In 2006, for instance, the commission suggested hiking payments for doctors by approximately 2.8 percent the following year–an adjustment based on market forces. Congress didn’t boost pay at all.

“If MedPAC is recommending a pretty substantial increase, often Congress can’t take that advice because they have other things to balance in the Medicare part of the budget,” says Joseph Antos, an economist at the American Enterprise Institute.

However, MedPAC has been much bolder than Congress in its suggestions to rejigger the current payment systems, which the panel says provides incentives to physicians to favor high-cost treatments and increase the volume of services they provide. Both behaviors contribute to ballooning costs.

To be sure, it is unclear whether the plan to empower MedPAC has legs in Congress. Rep. Michael Burgess, R-Texas, a physician, said, “I’m not a big fan of commissions, but what a commission is, is a way for congress to weasel out of tough decisions, to insulate us further from the people we represent.”

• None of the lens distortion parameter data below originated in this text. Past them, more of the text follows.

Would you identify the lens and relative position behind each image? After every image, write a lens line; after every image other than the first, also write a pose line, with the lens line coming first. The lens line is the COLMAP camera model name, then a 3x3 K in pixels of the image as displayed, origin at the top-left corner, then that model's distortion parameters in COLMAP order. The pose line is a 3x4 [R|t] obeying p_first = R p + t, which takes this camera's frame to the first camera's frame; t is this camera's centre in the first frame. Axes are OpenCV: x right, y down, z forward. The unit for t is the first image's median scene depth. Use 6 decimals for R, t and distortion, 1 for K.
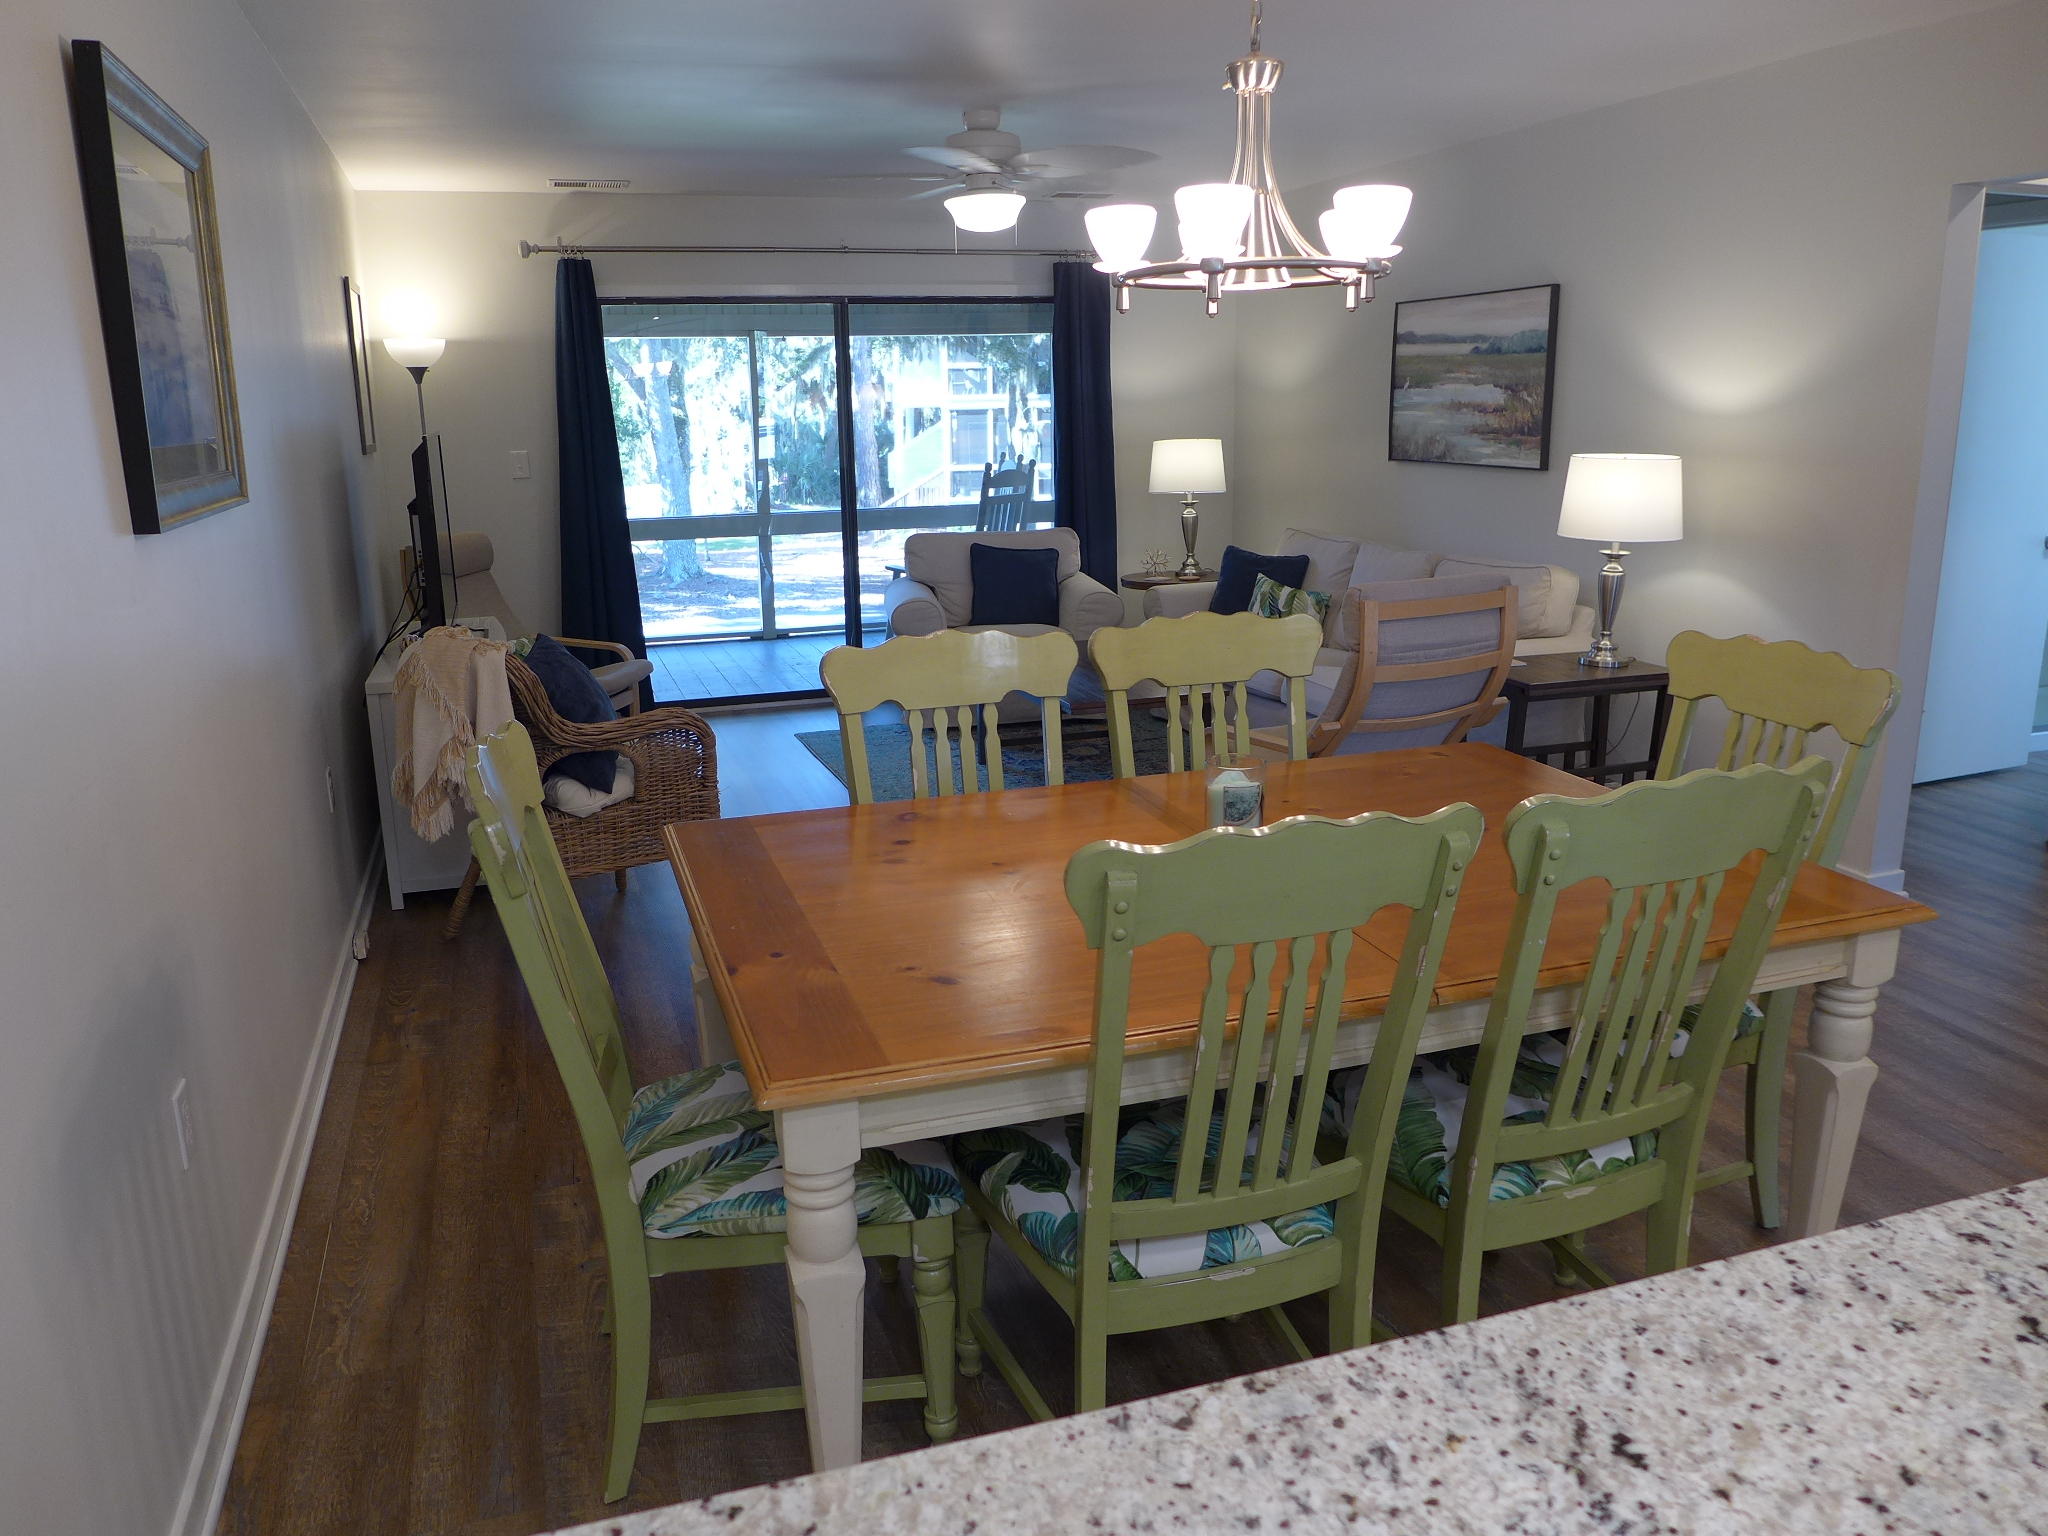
lens RADIAL K [[1452.2, 0, 996.6], [0, 1452.2, 775.1], [0, 0, 1]] dist [-0.045688, 0.003314]
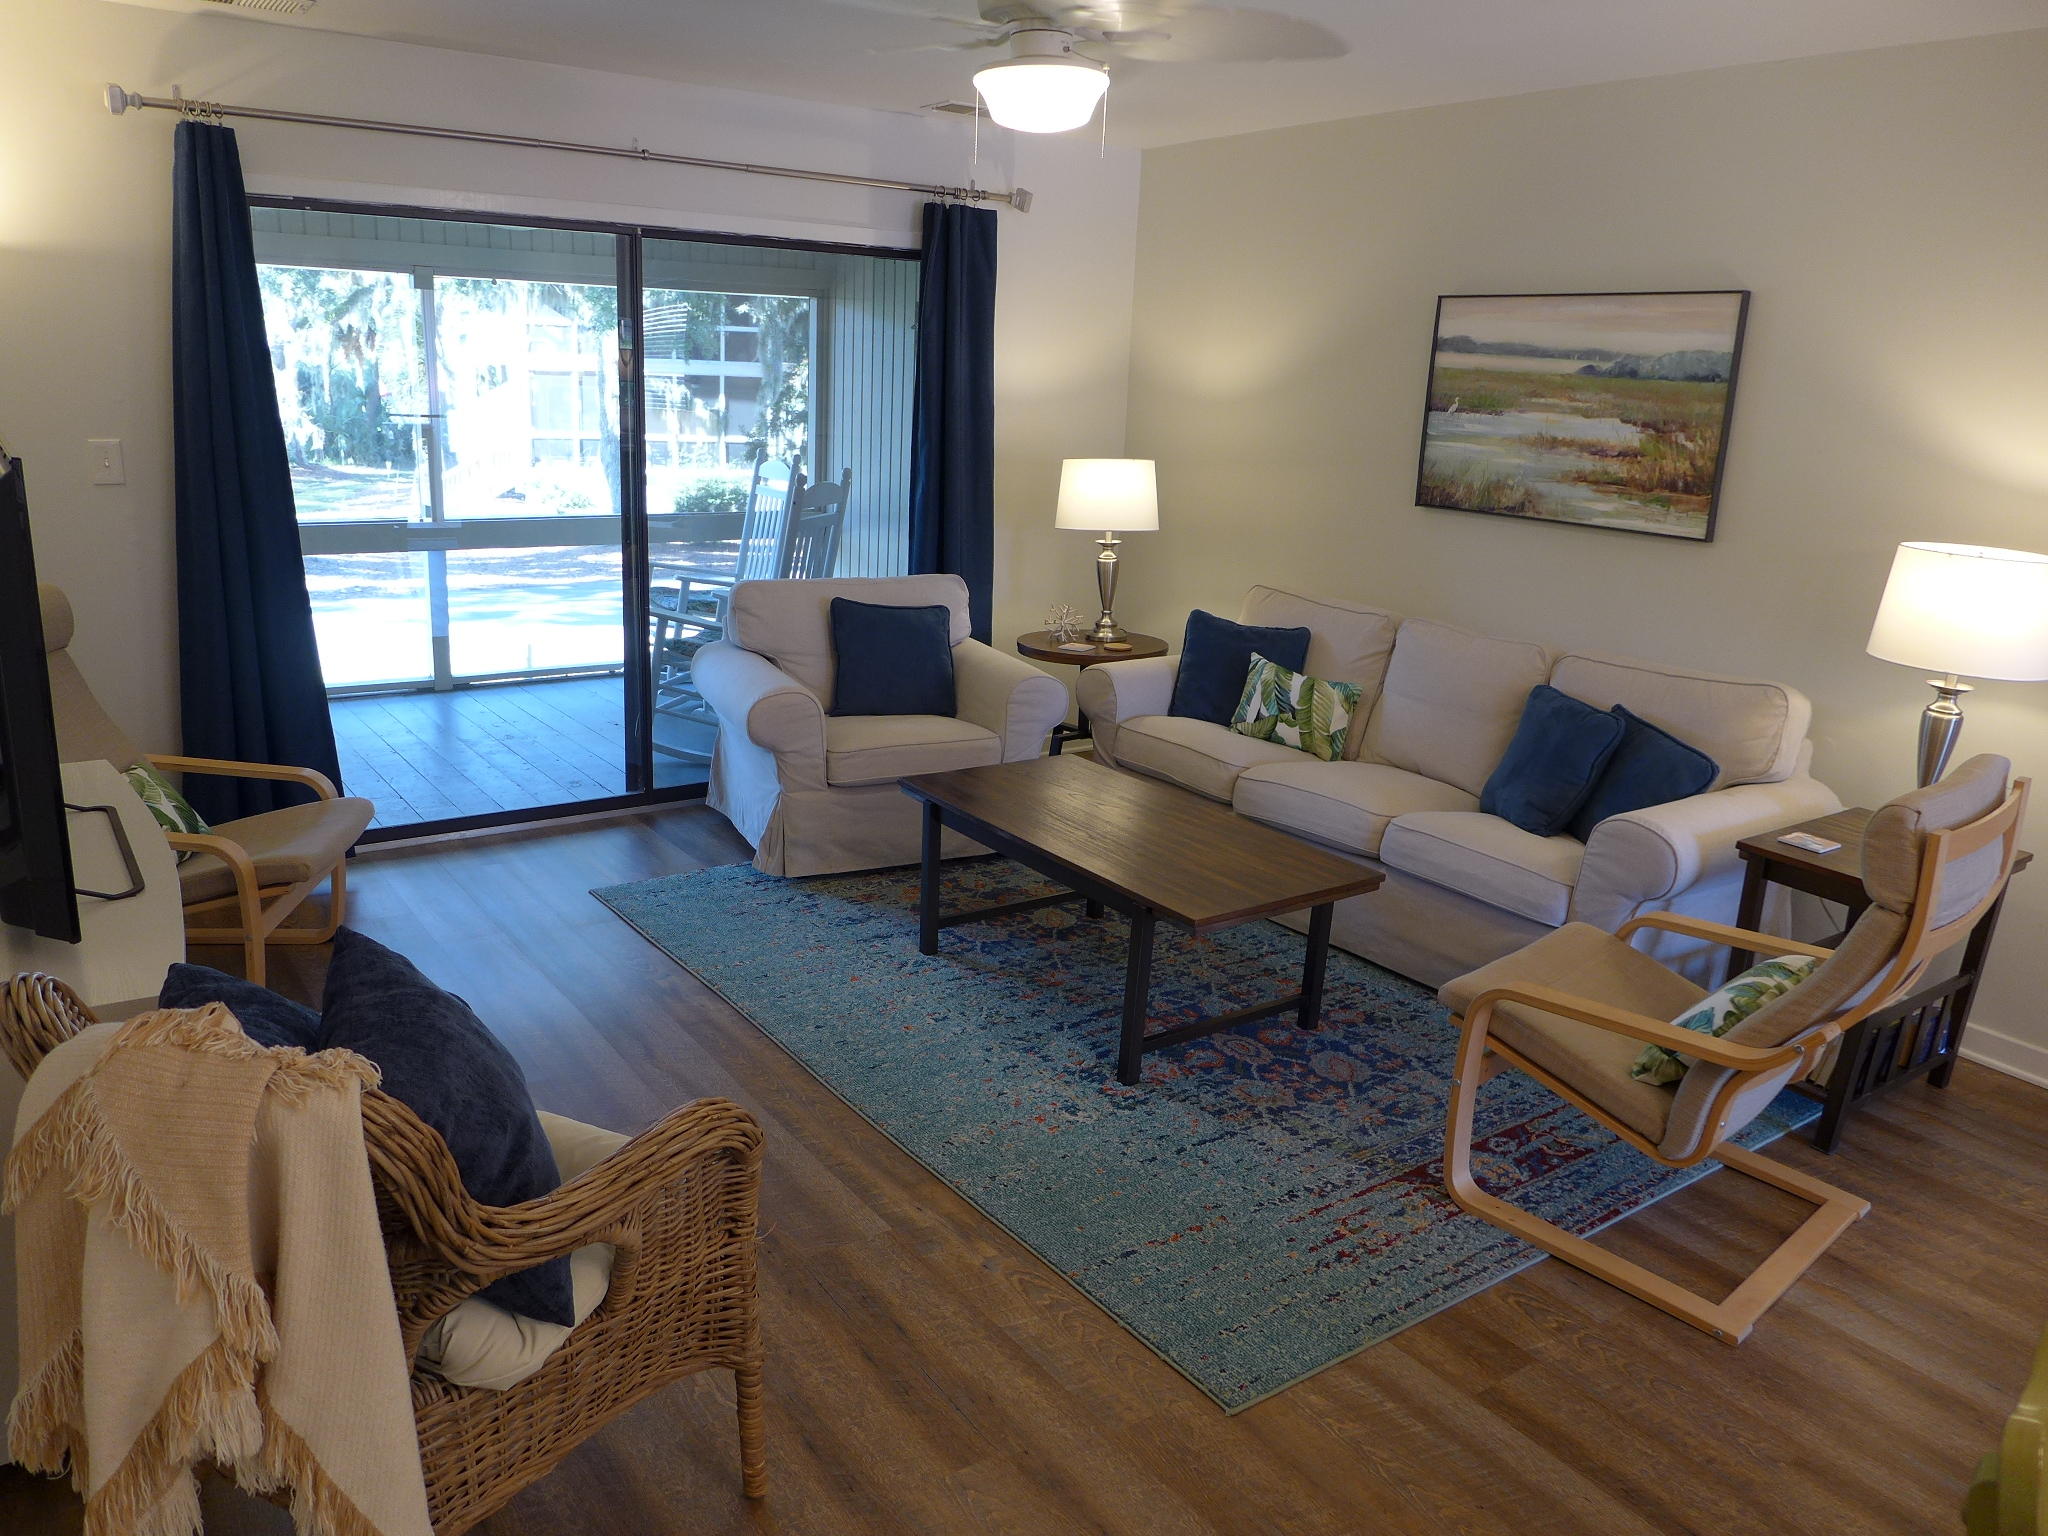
lens RADIAL K [[1465.3, 0, 996.4], [0, 1465.3, 771.8], [0, 0, 1]] dist [-0.038241, 0.004083]
pose [[0.955857, -0.022572, 0.292965, -0.180872], [0.017697, 0.999657, 0.019281, -0.107474], [-0.293300, -0.013246, 0.955929, 0.368841]]
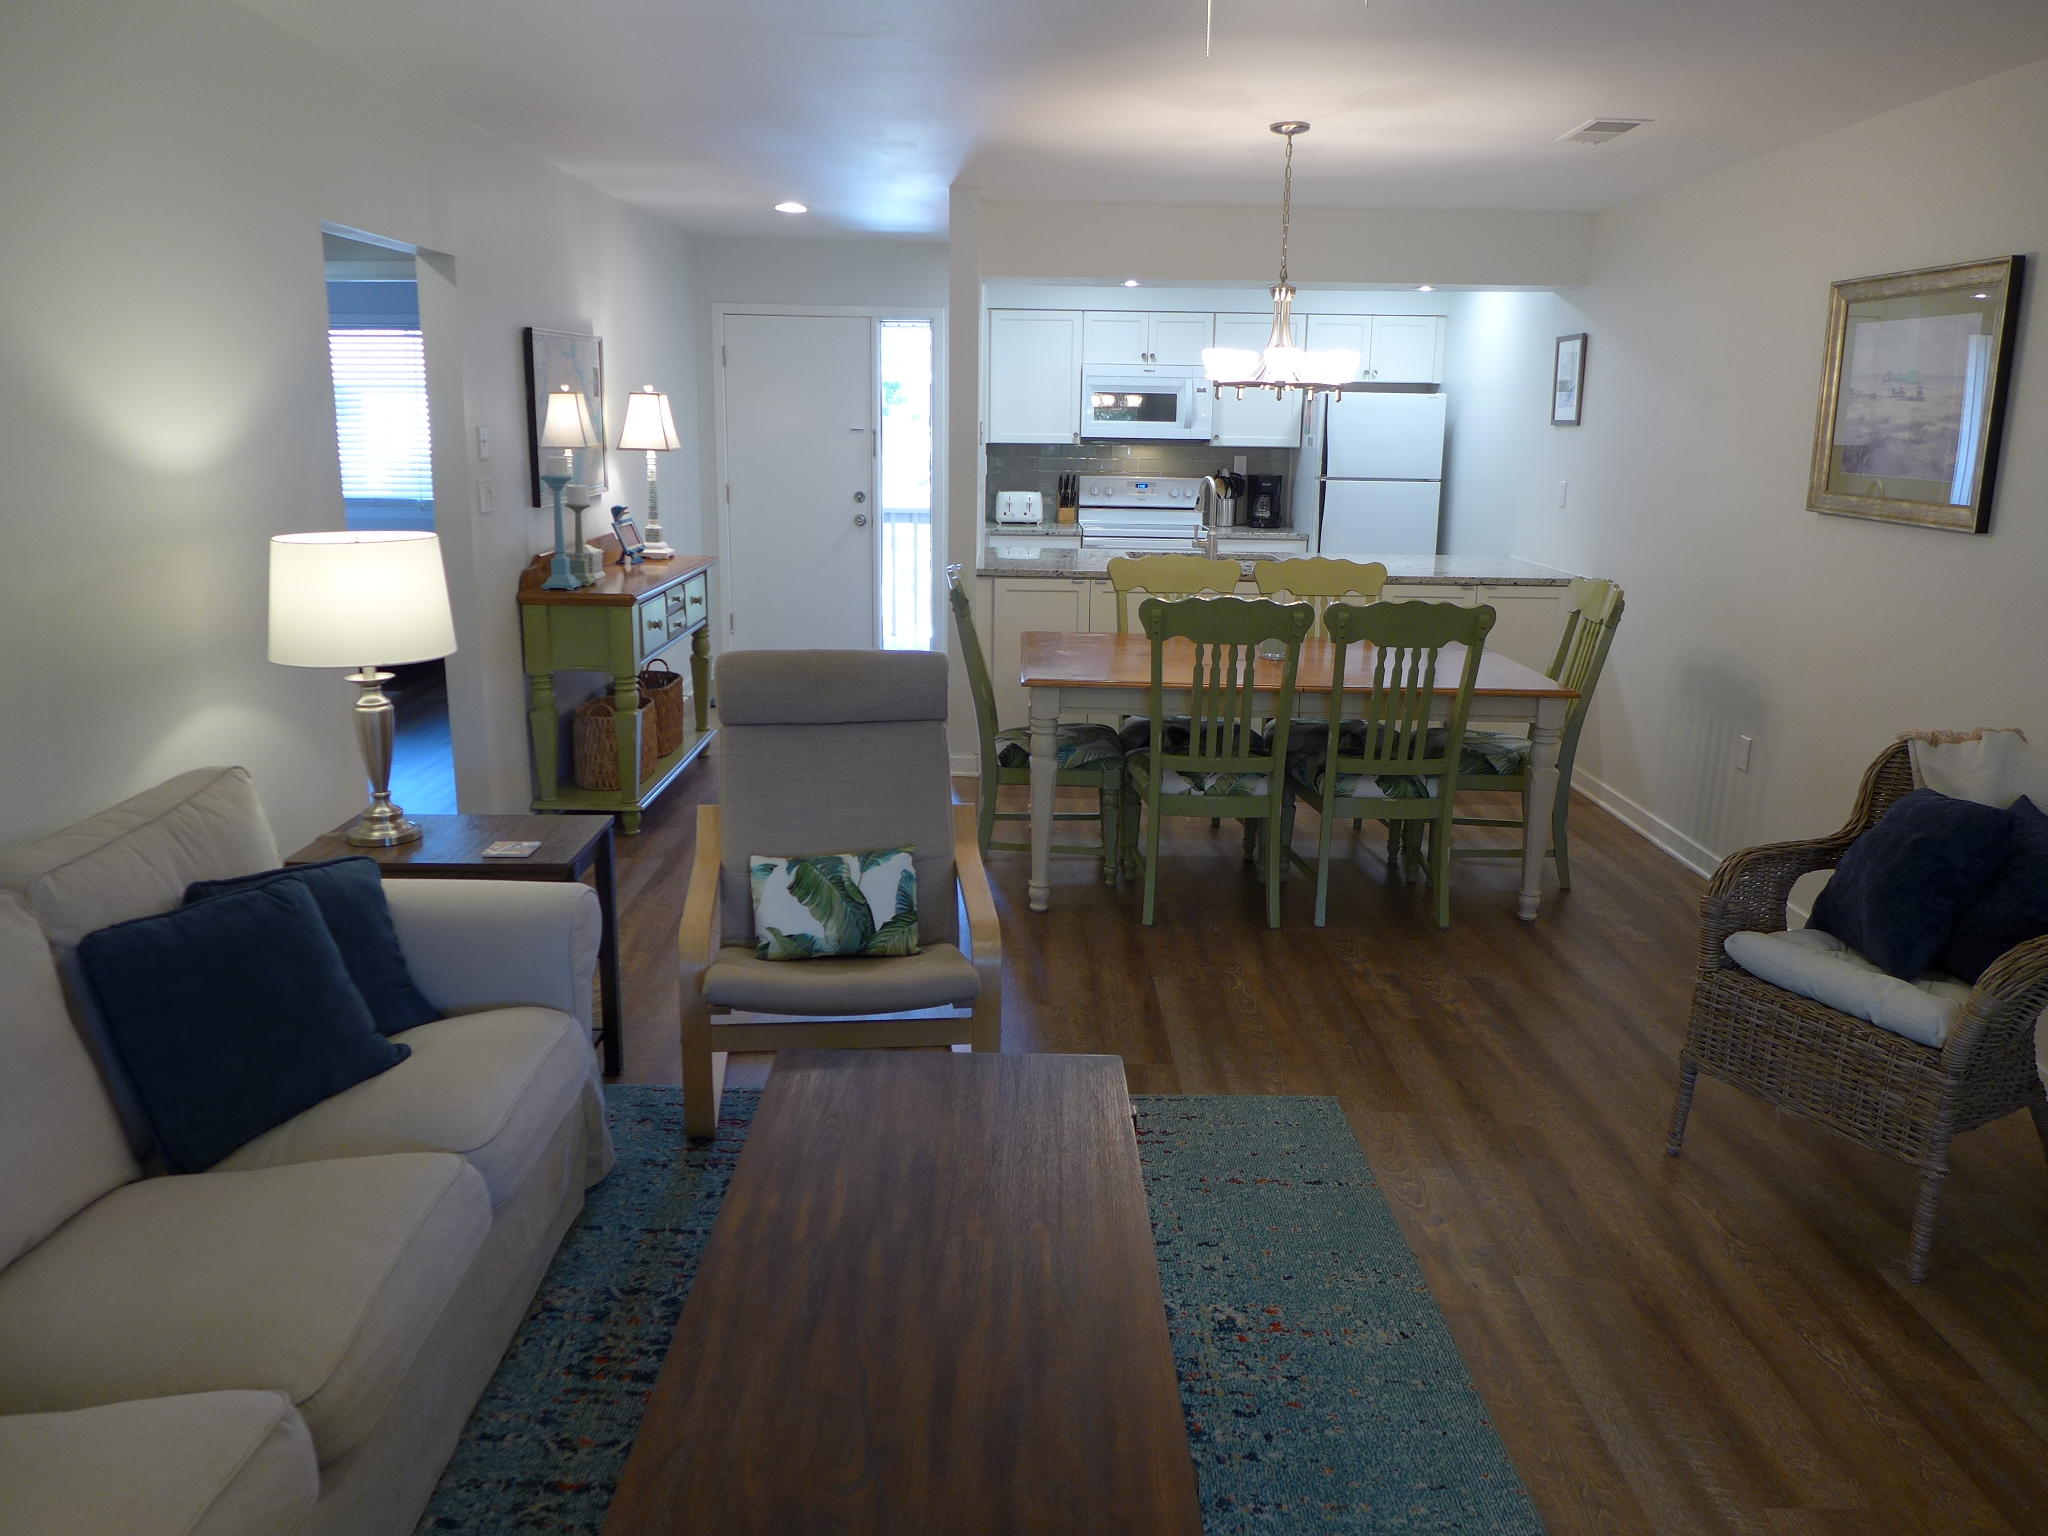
lens RADIAL K [[1466.9, 0, 1009.3], [0, 1466.9, 777.9], [0, 0, 1]] dist [-0.036500, -0.000710]
pose [[-0.950083, -0.074723, 0.302916, -0.052755], [0.077531, 0.883898, 0.461209, -0.323977], [-0.302210, 0.461673, -0.833983, 1.200910]]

Also, a lobbyist for a physicians’ group said his members would oppose Rockefeller’s proposal partly because it would make lobbying more difficult. “We would lose our voice,” the lobbyist said. Reimbursement is a top issue for health professionals and hospitals, who gave nearly $120 million to political campaigns in the last election cycle, says the Center for Responsive Politics.

In the House, Ways and Means Committee Chairman Charles Rangel, D-N.Y., and Energy and Commerce Committee Chairman Henry Waxman, D-Calif., said in a press release today that they were developing a proposal to change the way physician reimbursements are calculated. They said the proposal would help make growth in primary care and preventive services sustainable, and to improve efficiency and coordination.

Meanwhile, in the Senate, Finance Committee Chairman Max Baucus, D-Mont., and Charles Grassley, R-Iowa, have proposed modest payment reforms, such as bundling reimbursements for certain treatments into a flat rate. In April, Baucus said, “We need to move away from paying for more care, and move towards paying for better care.”

Groups ranging from the American Academy of Physical Medicine and Rehabilitation to the Brain Injury Association of America have responded by saying such steps could delay or undervalue patient care.

But not all providers resist the payment changes. Last week, a group of health care chief executive officers – many representing large, integrated care systems that have already improved efficiency and quality – denounced fee-for-service payments. Patricia Gabow, CEO of Denver Health, a Colorado-based health and hospital system, said, “We need a payment model that provides the appropriate incentives.”

And Miller, MedPAC’s executive director, said that reimbursements should support providers that are already achieving good outcomes. “How about setting up a payment system that rewards them?”